▸ **ZITIERTER TEXTAUSZUG**:

Keine nichtstaatliche Gruppenverfolgung von Roma im Kosovo; keine extreme allgemeine Gefährdungslage i.S.d. verfassungskonformen Auslegung von § 60 Abs. 7 AufenthG für Roma.

 

Schlagwörter: Serbien und Montenegro, Roma, Kosovo, nichtstaatliche Verfolgung, Gruppenverfolgung, Schutzfähigkeit, Schutzbereitschaft, UNMIK, KFOR, UCK, Versorgungslage, Allgemeine Gefahr, Extreme Gefahrenlage, Erlass, Abschiebungsstopp, Roma-Siedlung, Wohnraum
Normen: AufenthG § 60 Abs. 1; AufenthG § 60 Abs. 7
Auszüge:

Keine nichtstaatliche Gruppenverfolgung von Roma im Kosovo; keine extreme allgemeine Gefährdungslage i.S.d. verfassungskonformen Auslegung von § 60 Abs. 7 AufenthG für Roma.

(Leitsatz der Redaktion)

 

Der Kläger hat keinen Anspruch auf Feststellung der Voraussetzungen eines Abschiebungsverbotes nach § 60 Abs. 1 des Aufenthaltsgesetzes ­ AufenthG ­ vom 30. Juli 2004 (BGBl. I S. 1950).

▸ **BEREITGESTELLTE DATEN**:
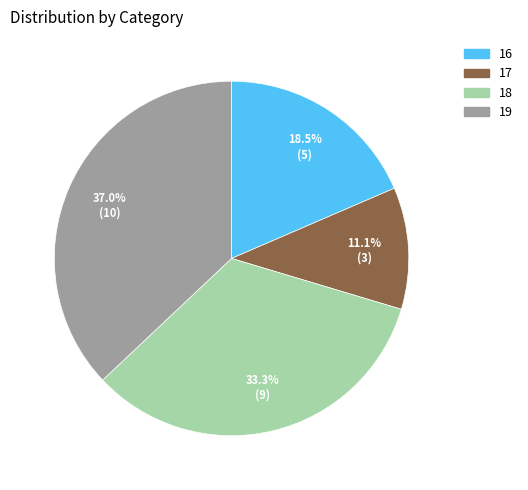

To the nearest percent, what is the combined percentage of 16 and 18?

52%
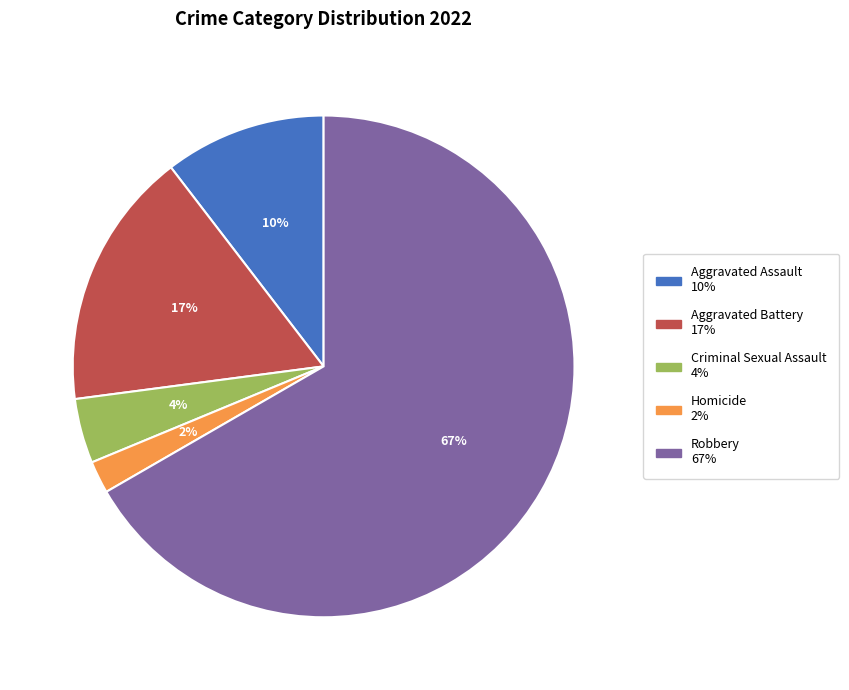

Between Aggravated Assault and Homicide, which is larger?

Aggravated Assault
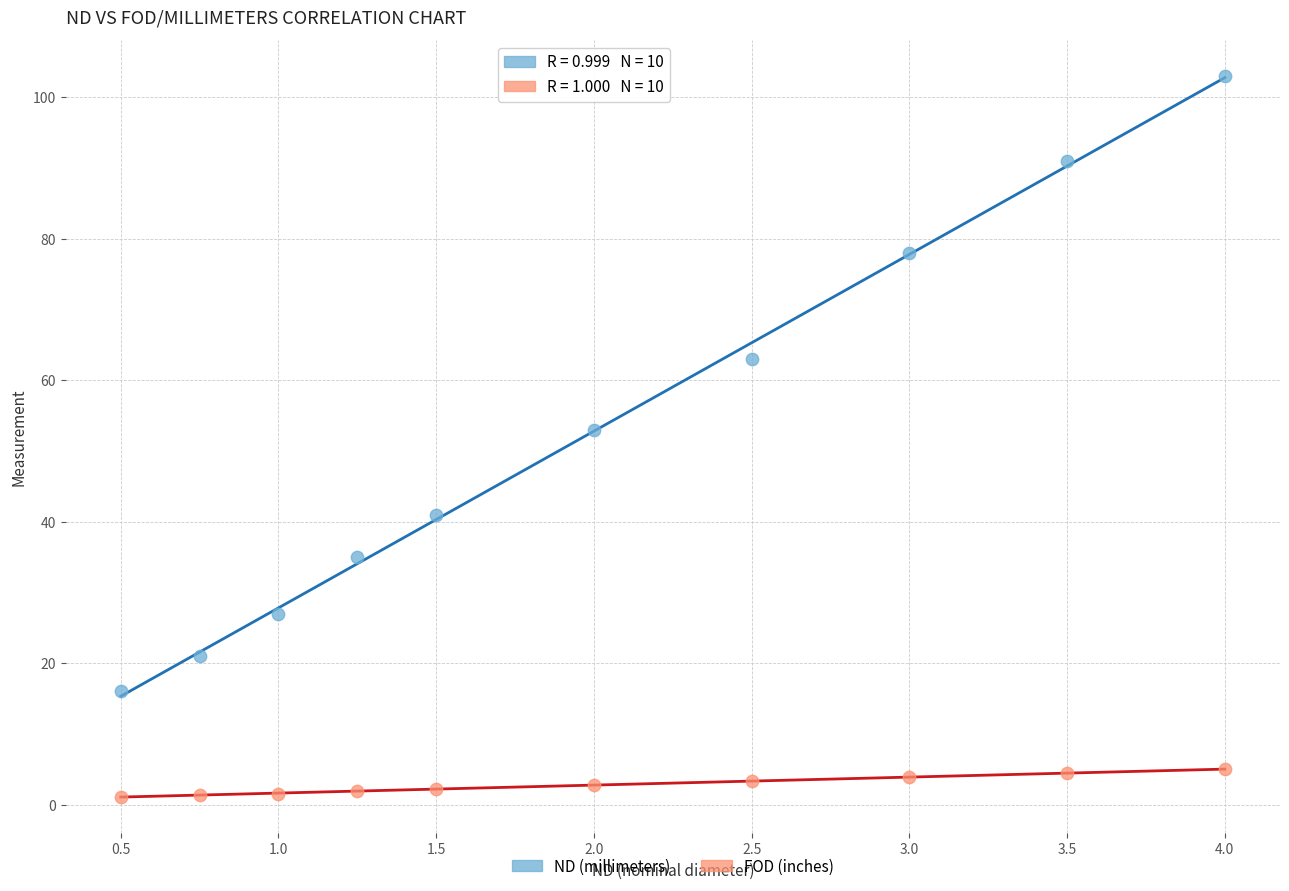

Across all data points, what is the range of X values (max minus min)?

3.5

* * *

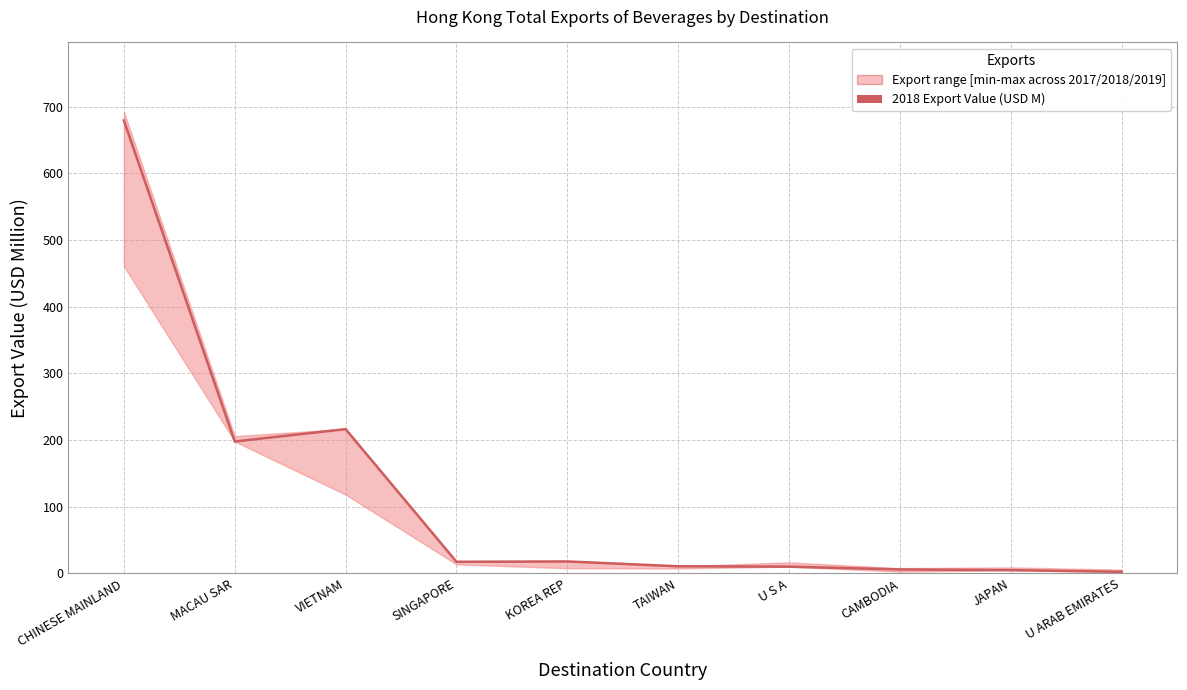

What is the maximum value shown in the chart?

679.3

▸ **ZU LÖSENDE AUFGABEN**:
(a) Gib aus dem Textauszug zur Gruppenverfolgung von Roma im Kosovo den Abschnitt zwischen "(Leitsatz der Redaktion)" und "I S. 1950).", beide einschließlich, wortgetreu wieder.
(b) Überführe die Zeilen der Einträge zwischen der Zeile mit "To the nearest" und der Zeile mit "Across all data", beide eingeschlossen, in eine JSON-Liste von Zeichenketten mit einer Zeichenkette pro Zeile und ohne Leerzeilen. Lass die Bilder dabei weg.

▸ **GELÖSTE AUFGABEN**:
(a)
(Leitsatz der Redaktion)

 

Der Kläger hat keinen Anspruch auf Feststellung der Voraussetzungen eines Abschiebungsverbotes nach § 60 Abs. 1 des Aufenthaltsgesetzes ­ AufenthG ­ vom 30. Juli 2004 (BGBl. I S. 1950).

(b)
[
  "To the nearest percent, what is the combined percentage of 16 and 18?",
  "52%",
  "Between Aggravated Assault and Homicide, which is larger?",
  "Aggravated Assault",
  "Across all data points, what is the range of X values (max minus min)?"
]